# 🔁 Natural Language Processing: Understanding N-grams

---

## 🎯 Objective

In this section, we explore **N-grams**, a powerful technique in NLP that captures the context between words by grouping them into contiguous sequences. N-grams are especially useful when Bag of Words or TF-IDF fails to distinguish between similar but **contextually opposite sentences**.

---

## ❓ Why Do We Need N-grams?

- Standard **Bag of Words** and **TF-IDF** treat each word **independently**.
- Context is lost in sentences like:
  - “**Food is good**”
  - “**Food is not good**”
- These two are **opposites**, yet BoW may represent them similarly due to word frequency alone.
- **N-grams** solve this by preserving **word sequences**, adding **contextual depth**.

---

## 🔍 Example: Sentences

```text
Sentence 1: "Food is good"  
Sentence 2: "Food is not good"
```

## Without N-grams (Unigram BoW):

| Word | S1 | S2 |
| ---- | -- | -- |
| food | 1  | 1  |
| good | 1  | 1  |
| not  | 0  | 1  |

Only one word (“not”) differs. Sentences appear similar numerically, but are semantically opposite.

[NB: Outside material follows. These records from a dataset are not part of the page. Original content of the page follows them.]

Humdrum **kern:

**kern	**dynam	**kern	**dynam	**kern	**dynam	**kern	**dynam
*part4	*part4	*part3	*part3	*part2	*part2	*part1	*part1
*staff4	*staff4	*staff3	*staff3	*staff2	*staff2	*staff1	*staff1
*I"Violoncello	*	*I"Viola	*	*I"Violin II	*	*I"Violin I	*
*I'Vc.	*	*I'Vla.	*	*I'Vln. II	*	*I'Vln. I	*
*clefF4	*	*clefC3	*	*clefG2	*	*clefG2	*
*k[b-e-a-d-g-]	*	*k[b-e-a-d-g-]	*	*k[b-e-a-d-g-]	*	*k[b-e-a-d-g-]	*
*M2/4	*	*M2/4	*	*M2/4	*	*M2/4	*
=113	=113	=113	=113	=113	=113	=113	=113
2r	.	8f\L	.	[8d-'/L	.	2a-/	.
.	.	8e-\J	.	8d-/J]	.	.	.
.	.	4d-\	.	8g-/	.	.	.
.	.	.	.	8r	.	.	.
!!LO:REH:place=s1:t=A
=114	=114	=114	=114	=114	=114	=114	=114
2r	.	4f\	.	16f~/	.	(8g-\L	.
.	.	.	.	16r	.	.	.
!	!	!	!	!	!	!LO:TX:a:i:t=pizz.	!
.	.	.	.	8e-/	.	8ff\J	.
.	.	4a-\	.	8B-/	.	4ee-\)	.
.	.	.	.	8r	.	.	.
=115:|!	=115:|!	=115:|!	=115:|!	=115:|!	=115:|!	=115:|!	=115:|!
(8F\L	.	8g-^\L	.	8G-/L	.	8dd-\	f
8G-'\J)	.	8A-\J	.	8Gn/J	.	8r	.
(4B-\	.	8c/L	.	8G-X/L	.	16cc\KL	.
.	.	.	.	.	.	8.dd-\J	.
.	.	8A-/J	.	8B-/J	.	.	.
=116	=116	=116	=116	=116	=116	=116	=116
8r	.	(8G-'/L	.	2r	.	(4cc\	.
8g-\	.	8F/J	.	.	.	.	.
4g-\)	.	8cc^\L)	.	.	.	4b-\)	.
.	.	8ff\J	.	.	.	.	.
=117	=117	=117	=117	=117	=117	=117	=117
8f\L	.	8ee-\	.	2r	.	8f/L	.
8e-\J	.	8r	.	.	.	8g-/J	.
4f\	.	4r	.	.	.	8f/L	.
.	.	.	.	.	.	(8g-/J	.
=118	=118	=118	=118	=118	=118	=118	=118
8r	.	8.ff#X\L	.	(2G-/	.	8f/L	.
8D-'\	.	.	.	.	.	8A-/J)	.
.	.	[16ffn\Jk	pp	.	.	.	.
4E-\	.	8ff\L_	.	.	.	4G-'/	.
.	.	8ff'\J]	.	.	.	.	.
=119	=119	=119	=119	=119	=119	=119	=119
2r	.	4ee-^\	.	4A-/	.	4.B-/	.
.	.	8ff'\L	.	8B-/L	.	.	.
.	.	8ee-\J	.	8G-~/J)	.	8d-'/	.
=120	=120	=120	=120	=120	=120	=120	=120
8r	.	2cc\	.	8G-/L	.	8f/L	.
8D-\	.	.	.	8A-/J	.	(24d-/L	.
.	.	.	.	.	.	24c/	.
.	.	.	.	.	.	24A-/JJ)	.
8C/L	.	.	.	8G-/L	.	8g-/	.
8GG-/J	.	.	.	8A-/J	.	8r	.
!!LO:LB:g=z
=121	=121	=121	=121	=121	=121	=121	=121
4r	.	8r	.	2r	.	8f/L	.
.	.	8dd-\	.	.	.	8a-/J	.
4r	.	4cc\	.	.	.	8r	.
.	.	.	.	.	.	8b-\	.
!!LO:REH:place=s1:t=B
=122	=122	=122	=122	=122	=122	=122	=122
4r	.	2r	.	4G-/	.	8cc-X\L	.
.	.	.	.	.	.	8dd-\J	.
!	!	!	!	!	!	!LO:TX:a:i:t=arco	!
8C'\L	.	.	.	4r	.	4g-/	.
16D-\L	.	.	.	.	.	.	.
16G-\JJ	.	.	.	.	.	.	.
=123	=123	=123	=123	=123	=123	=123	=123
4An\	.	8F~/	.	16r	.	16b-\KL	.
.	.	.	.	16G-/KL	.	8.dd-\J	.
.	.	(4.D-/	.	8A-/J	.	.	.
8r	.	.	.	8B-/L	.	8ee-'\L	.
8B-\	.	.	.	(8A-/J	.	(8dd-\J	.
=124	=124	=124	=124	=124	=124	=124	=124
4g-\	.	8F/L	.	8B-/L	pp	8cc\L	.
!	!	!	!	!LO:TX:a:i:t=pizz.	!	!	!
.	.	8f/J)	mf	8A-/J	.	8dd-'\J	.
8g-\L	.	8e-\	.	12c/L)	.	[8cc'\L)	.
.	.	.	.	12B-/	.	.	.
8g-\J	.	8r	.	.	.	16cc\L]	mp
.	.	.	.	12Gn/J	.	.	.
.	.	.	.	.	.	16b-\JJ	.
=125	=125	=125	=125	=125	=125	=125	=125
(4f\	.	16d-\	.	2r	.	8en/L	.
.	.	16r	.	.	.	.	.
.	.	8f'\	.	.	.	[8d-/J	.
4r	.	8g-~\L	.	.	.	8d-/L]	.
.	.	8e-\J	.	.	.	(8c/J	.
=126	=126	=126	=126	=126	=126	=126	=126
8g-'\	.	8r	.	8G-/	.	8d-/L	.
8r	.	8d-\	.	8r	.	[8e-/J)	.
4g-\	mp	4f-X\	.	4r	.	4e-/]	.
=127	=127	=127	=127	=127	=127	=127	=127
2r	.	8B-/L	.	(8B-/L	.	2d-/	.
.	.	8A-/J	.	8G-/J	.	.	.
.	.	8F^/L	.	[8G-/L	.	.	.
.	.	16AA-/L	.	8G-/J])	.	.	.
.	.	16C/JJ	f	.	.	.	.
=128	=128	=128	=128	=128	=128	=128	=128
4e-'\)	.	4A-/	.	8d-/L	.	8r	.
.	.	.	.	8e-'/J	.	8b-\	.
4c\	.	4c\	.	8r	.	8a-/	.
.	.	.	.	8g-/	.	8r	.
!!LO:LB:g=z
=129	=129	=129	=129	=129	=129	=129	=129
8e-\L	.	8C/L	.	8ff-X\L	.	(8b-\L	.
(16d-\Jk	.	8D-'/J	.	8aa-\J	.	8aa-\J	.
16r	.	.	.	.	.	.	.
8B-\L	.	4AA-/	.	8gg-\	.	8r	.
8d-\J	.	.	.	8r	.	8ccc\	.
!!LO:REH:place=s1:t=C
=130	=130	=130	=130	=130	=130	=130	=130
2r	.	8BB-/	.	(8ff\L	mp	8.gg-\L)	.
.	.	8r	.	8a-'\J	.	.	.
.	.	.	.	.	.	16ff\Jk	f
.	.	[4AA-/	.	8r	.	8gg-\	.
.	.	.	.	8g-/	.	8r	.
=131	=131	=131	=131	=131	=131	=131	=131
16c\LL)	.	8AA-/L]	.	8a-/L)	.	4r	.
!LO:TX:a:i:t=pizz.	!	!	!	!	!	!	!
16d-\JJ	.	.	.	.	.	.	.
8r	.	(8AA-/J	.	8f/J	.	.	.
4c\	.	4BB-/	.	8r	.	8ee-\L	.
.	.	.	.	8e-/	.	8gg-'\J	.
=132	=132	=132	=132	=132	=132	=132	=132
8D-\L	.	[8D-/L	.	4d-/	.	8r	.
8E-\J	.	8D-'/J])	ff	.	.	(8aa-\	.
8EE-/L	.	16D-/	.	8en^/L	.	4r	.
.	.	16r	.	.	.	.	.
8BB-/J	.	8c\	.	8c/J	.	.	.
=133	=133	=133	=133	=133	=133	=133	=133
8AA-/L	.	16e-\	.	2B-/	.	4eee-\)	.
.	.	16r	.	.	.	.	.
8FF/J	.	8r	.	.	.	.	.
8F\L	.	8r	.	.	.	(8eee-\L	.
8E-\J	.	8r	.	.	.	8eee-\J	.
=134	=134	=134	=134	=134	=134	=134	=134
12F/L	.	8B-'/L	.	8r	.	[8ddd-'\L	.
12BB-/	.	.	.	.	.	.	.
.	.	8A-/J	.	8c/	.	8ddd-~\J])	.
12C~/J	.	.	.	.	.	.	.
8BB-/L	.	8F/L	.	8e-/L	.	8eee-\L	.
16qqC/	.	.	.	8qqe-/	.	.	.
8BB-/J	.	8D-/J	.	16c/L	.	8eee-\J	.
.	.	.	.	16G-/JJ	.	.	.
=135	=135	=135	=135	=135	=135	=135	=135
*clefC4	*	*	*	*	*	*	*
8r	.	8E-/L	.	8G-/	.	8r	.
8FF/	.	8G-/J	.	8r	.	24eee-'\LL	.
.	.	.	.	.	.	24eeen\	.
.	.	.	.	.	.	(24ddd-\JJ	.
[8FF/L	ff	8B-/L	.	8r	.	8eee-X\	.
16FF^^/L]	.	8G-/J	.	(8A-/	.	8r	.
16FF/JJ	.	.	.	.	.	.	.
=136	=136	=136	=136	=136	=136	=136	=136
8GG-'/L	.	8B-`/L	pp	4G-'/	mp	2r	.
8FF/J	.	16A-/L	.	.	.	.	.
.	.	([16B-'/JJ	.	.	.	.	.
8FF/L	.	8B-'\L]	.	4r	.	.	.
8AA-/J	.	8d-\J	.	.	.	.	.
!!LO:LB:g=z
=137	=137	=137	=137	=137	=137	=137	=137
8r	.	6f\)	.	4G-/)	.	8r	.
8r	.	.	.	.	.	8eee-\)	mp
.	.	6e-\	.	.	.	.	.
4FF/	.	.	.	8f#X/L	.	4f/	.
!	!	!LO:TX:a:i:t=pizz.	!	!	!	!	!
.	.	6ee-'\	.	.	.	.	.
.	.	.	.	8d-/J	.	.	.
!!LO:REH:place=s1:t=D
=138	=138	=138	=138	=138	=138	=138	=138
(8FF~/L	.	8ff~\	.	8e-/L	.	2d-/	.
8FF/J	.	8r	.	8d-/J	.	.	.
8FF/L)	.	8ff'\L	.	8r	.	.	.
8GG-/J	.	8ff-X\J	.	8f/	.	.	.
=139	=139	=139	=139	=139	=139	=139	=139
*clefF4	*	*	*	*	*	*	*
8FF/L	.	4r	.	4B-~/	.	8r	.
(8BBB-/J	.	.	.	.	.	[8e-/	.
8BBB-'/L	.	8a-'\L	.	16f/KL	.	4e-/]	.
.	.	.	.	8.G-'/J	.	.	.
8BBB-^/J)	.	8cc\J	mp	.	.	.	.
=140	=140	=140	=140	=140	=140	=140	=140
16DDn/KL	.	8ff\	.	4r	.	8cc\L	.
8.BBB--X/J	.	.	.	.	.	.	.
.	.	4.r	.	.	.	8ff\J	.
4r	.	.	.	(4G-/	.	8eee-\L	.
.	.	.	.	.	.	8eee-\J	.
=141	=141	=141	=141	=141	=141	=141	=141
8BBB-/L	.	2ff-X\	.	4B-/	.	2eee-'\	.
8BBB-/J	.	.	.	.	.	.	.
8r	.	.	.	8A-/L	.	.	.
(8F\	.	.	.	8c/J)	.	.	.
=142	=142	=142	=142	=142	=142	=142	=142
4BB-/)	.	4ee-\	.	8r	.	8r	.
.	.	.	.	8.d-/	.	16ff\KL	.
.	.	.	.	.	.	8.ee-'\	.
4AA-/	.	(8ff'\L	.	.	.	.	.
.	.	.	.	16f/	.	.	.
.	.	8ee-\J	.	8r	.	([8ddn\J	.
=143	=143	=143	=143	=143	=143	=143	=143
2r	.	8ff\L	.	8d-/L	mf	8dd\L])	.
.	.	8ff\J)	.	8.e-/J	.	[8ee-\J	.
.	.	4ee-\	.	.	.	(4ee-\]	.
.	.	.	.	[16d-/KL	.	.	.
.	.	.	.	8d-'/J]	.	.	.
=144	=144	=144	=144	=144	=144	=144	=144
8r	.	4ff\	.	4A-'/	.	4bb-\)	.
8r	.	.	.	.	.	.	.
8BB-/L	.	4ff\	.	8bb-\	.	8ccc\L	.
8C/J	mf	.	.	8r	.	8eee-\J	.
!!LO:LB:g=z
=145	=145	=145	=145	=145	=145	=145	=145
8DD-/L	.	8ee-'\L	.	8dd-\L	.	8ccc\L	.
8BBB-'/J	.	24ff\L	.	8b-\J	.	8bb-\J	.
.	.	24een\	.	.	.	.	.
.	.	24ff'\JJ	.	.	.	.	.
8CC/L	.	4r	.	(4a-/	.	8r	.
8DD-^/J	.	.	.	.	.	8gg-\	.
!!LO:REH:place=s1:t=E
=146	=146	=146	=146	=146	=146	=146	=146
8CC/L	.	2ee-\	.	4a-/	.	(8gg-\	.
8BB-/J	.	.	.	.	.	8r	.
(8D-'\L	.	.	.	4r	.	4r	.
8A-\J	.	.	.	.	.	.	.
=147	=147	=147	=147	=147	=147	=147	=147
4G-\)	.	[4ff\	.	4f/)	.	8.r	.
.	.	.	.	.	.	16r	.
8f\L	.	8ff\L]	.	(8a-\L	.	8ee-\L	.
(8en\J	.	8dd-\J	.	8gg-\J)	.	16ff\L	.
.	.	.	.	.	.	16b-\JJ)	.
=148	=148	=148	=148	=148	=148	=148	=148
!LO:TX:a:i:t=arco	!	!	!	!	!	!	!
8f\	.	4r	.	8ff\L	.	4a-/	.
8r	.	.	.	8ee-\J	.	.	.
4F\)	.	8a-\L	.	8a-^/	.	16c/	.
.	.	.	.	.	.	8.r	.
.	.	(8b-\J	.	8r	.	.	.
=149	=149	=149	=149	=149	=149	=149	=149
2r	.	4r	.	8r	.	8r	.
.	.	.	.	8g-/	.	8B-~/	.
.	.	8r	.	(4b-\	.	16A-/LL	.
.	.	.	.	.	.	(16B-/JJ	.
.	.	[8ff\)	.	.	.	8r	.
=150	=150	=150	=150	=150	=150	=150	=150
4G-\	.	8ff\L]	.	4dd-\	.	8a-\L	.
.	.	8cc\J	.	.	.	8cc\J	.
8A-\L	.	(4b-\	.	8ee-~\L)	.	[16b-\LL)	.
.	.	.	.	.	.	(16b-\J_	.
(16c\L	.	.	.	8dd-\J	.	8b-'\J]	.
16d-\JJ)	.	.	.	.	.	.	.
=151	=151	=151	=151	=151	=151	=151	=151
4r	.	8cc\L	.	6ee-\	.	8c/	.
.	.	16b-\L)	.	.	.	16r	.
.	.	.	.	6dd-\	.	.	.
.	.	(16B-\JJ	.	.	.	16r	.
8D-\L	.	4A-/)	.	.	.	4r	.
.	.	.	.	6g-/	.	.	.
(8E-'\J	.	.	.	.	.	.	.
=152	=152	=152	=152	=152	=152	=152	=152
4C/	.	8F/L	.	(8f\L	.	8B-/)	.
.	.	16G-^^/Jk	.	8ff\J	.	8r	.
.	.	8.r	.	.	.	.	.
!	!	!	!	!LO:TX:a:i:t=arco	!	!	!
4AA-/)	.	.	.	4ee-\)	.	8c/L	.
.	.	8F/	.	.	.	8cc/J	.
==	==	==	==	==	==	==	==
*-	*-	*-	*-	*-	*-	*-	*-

## 🔗 With N-grams (Bigram)
### We now consider word pairs:

| Bigram    | S1 | S2 |
| --------- | -- | -- |
| food good | 1  | 0  |
| food not  | 0  | 1  |
| not good  | 0  | 1  |

Bigram vectors now reflect major differences between the sentences.


## 📊 Types of N-grams

| Type    | n-gram Range | Description                   |
| ------- | ------------ | ----------------------------- |
| Unigram | (1,1)        | Individual words only         |
| Bigram  | (2,2)        | Consecutive word pairs        |
| Trigram | (3,3)        | Consecutive 3-word sequences  |
| Uni+Bi  | (1,2)        | Unigrams and Bigrams combined |
| Bi+Tri  | (2,3)        | Bigrams and Trigrams only     |



## 🛠️ How to Use in scikit-learn
```python
    from sklearn.feature_extraction.text import CountVectorizer
    // Example for Unigram + Bigram
    vectorizer = CountVectorizer(ngram_range=(1, 2))
    X = vectorizer.fit_transform(corpus)
```

- ngram_range=(1, 2) → includes unigrams and bigrams
- ngram_range=(2, 3) → includes bigrams and trigrams only




## ✅ Conclusion
- N-grams are essential for context-aware NLP tasks.
- They improve model understanding, especially in sentiment and text classification.
- By choosing the right ngram_range, we can preserve phrase-level meaning.
- In the next step, we’ll implement N-gram vectorization and test its impact on a model's performance.

🔁 Try experimenting with (1,3) to include unigram, bigram, and trigram together.